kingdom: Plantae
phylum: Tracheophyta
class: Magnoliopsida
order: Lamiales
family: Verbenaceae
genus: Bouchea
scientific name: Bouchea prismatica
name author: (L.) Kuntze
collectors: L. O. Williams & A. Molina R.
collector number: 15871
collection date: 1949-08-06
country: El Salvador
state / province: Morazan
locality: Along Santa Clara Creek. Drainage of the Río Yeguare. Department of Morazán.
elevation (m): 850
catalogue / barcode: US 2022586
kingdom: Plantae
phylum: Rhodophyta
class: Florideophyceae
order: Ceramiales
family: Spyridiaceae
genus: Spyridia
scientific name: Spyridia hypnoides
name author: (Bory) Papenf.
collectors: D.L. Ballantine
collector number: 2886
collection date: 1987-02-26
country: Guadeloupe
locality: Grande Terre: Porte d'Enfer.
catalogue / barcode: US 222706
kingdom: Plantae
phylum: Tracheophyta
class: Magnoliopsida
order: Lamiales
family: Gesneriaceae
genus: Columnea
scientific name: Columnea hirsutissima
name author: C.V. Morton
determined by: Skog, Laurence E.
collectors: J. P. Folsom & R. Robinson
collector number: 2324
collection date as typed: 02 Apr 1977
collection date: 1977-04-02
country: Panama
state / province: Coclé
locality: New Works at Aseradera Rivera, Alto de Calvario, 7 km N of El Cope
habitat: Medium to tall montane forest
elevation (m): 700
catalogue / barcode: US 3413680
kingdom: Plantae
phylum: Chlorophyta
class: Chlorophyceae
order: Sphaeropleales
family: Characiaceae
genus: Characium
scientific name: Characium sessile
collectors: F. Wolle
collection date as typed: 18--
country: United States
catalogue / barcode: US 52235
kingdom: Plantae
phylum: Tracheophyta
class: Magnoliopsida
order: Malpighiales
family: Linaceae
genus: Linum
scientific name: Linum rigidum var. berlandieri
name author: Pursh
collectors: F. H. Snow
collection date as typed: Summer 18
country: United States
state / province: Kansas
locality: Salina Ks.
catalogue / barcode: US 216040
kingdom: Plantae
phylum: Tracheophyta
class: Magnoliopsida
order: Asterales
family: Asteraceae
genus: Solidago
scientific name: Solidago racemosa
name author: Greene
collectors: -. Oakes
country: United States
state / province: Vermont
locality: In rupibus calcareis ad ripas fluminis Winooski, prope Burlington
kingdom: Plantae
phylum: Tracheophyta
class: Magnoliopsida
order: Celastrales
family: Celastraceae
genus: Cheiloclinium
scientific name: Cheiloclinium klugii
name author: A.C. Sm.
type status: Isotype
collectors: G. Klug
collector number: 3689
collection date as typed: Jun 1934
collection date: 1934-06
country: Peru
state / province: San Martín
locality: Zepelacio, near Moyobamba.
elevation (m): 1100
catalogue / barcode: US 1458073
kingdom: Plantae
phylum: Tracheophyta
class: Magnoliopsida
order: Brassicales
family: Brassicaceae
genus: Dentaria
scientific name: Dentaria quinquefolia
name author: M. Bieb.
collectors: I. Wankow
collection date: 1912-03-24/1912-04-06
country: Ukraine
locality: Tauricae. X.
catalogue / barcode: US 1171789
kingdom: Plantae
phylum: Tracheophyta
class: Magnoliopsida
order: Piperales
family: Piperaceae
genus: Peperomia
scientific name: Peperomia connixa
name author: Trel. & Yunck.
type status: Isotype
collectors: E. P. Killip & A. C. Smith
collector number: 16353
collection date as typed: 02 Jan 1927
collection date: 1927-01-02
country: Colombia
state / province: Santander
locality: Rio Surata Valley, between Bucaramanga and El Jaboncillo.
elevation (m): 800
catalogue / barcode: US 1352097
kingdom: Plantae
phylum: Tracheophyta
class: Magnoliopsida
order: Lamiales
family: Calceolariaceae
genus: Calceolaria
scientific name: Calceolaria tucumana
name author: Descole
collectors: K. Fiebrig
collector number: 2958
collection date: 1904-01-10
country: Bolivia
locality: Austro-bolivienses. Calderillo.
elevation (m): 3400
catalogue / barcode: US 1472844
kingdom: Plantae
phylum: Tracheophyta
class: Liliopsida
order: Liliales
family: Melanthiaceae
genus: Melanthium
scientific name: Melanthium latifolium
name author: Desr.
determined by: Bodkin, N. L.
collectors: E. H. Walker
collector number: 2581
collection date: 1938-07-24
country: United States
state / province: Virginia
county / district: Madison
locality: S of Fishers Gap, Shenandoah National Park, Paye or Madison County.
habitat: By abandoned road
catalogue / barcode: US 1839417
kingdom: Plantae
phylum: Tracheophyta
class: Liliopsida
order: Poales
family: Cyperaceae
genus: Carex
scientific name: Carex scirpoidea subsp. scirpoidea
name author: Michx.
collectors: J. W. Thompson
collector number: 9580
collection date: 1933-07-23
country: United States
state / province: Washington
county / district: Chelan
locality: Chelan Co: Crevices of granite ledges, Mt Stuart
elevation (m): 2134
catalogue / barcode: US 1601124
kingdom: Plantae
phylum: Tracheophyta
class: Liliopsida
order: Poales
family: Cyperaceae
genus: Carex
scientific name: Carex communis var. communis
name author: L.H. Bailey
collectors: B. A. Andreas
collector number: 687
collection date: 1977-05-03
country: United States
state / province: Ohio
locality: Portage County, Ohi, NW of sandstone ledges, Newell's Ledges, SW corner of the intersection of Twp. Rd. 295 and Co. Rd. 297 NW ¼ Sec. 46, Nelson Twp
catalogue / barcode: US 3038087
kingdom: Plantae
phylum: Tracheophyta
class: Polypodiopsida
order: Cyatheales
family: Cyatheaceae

──────────

### GOAL OF THE EXERCISE
Please convert all of these records into a two-column CSV with the headers "field" and "value", one row for each line, with each field name and its value in its own quoted field and any line breaks turned into spaces.

### COMPLETE ANSWER
field,value
"kingdom:","Plantae"
"phylum:","Tracheophyta"
"class:","Magnoliopsida"
"order:","Lamiales"
"family:","Verbenaceae"
"genus:","Bouchea"
"scientific name:","Bouchea prismatica"
"name author:","(L.) Kuntze"
"collectors:","L. O. Williams & A. Molina R."
"collector number:","15871"
"collection date:","1949-08-06"
"country:","El Salvador"
"state / province:","Morazan"
"locality:","Along Santa Clara Creek. Drainage of the Río Yeguare. Department of Morazán."
"elevation (m):","850"
"catalogue / barcode:","US 2022586"
"kingdom:","Plantae"
"phylum:","Rhodophyta"
"class:","Florideophyceae"
"order:","Ceramiales"
"family:","Spyridiaceae"
"genus:","Spyridia"
"scientific name:","Spyridia hypnoides"
"name author:","(Bory) Papenf."
"collectors:","D.L. Ballantine"
"collector number:","2886"
"collection date:","1987-02-26"
"country:","Guadeloupe"
"locality:","Grande Terre: Porte d'Enfer."
"catalogue / barcode:","US 222706"
"kingdom:","Plantae"
"phylum:","Tracheophyta"
"class:","Magnoliopsida"
"order:","Lamiales"
"family:","Gesneriaceae"
"genus:","Columnea"
"scientific name:","Columnea hirsutissima"
"name author:","C.V. Morton"
"determined by:","Skog, Laurence E."
"collectors:","J. P. Folsom & R. Robinson"
"collector number:","2324"
"collection date as typed:","02 Apr 1977"
"collection date:","1977-04-02"
"country:","Panama"
"state / province:","Coclé"
"locality:","New Works at Aseradera Rivera, Alto de Calvario, 7 km N of El Cope"
"habitat:","Medium to tall montane forest"
"elevation (m):","700"
"catalogue / barcode:","US 3413680"
"kingdom:","Plantae"
"phylum:","Chlorophyta"
"class:","Chlorophyceae"
"order:","Sphaeropleales"
"family:","Characiaceae"
"genus:","Characium"
"scientific name:","Characium sessile"
"collectors:","F. Wolle"
"collection date as typed:","18--"
"country:","United States"
"catalogue / barcode:","US 52235"
"kingdom:","Plantae"
"phylum:","Tracheophyta"
"class:","Magnoliopsida"
"order:","Malpighiales"
"family:","Linaceae"
"genus:","Linum"
"scientific name:","Linum rigidum var. berlandieri"
"name author:","Pursh"
"collectors:","F. H. Snow"
"collection date as typed:","Summer 18"
"country:","United States"
"state / province:","Kansas"
"locality:","Salina Ks."
"catalogue / barcode:","US 216040"
"kingdom:","Plantae"
"phylum:","Tracheophyta"
"class:","Magnoliopsida"
"order:","Asterales"
"family:","Asteraceae"
"genus:","Solidago"
"scientific name:","Solidago racemosa"
"name author:","Greene"
"collectors:","-. Oakes"
"country:","United States"
"state / province:","Vermont"
"locality:","In rupibus calcareis ad ripas fluminis Winooski, prope Burlington"
"kingdom:","Plantae"
"phylum:","Tracheophyta"
"class:","Magnoliopsida"
"order:","Celastrales"
"family:","Celastraceae"
"genus:","Cheiloclinium"
"scientific name:","Cheiloclinium klugii"
"name author:","A.C. Sm."
"type status:","Isotype"
"collectors:","G. Klug"
"collector number:","3689"
"collection date as typed:","Jun 1934"
"collection date:","1934-06"
"country:","Peru"
"state / province:","San Martín"
"locality:","Zepelacio, near Moyobamba."
"elevation (m):","1100"
"catalogue / barcode:","US 1458073"
"kingdom:","Plantae"
"phylum:","Tracheophyta"
"class:","Magnoliopsida"
"order:","Brassicales"
"family:","Brassicaceae"
"genus:","Dentaria"
"scientific name:","Dentaria quinquefolia"
"name author:","M. Bieb."
"collectors:","I. Wankow"
"collection date:","1912-03-24/1912-04-06"
"country:","Ukraine"
"locality:","Tauricae. X."
"catalogue / barcode:","US 1171789"
"kingdom:","Plantae"
"phylum:","Tracheophyta"
"class:","Magnoliopsida"
"order:","Piperales"
"family:","Piperaceae"
"genus:","Peperomia"
"scientific name:","Peperomia connixa"
"name author:","Trel. & Yunck."
"type status:","Isotype"
"collectors:","E. P. Killip & A. C. Smith"
"collector number:","16353"
"collection date as typed:","02 Jan 1927"
"collection date:","1927-01-02"
"country:","Colombia"
"state / province:","Santander"
"locality:","Rio Surata Valley, between Bucaramanga and El Jaboncillo."
"elevation (m):","800"
"catalogue / barcode:","US 1352097"
"kingdom:","Plantae"
"phylum:","Tracheophyta"
"class:","Magnoliopsida"
"order:","Lamiales"
"family:","Calceolariaceae"
"genus:","Calceolaria"
"scientific name:","Calceolaria tucumana"
"name author:","Descole"
"collectors:","K. Fiebrig"
"collector number:","2958"
"collection date:","1904-01-10"
"country:","Bolivia"
"locality:","Austro-bolivienses. Calderillo."
"elevation (m):","3400"
"catalogue / barcode:","US 1472844"
"kingdom:","Plantae"
"phylum:","Tracheophyta"
"class:","Liliopsida"
"order:","Liliales"
"family:","Melanthiaceae"
"genus:","Melanthium"
"scientific name:","Melanthium latifolium"
"name author:","Desr."
"determined by:","Bodkin, N. L."
"collectors:","E. H. Walker"
"collector number:","2581"
"collection date:","1938-07-24"
"country:","United States"
"state / province:","Virginia"
"county / district:","Madison"
"locality:","S of Fishers Gap, Shenandoah National Park, Paye or Madison County."
"habitat:","By abandoned road"
"catalogue / barcode:","US 1839417"
"kingdom:","Plantae"
"phylum:","Tracheophyta"
"class:","Liliopsida"
"order:","Poales"
"family:","Cyperaceae"
"genus:","Carex"
"scientific name:","Carex scirpoidea subsp. scirpoidea"
"name author:","Michx."
"collectors:","J. W. Thompson"
"collector number:","9580"
"collection date:","1933-07-23"
"country:","United States"
"state / province:","Washington"
"county / district:","Chelan"
"locality:","Chelan Co: Crevices of granite ledges, Mt Stuart"
"elevation (m):","2134"
"catalogue / barcode:","US 1601124"
"kingdom:","Plantae"
"phylum:","Tracheophyta"
"class:","Liliopsida"
"order:","Poales"
"family:","Cyperaceae"
"genus:","Carex"
"scientific name:","Carex communis var. communis"
"name author:","L.H. Bailey"
"collectors:","B. A. Andreas"
"collector number:","687"
"collection date:","1977-05-03"
"country:","United States"
"state / province:","Ohio"
"locality:","Portage County, Ohi, NW of sandstone ledges, Newell's Ledges, SW corner of the intersection of Twp. Rd. 295 and Co. Rd. 297 NW ¼ Sec. 46, Nelson Twp"
"catalogue / barcode:","US 3038087"
"kingdom:","Plantae"
"phylum:","Tracheophyta"
"class:","Polypodiopsida"
"order:","Cyatheales"
"family:","Cyatheaceae"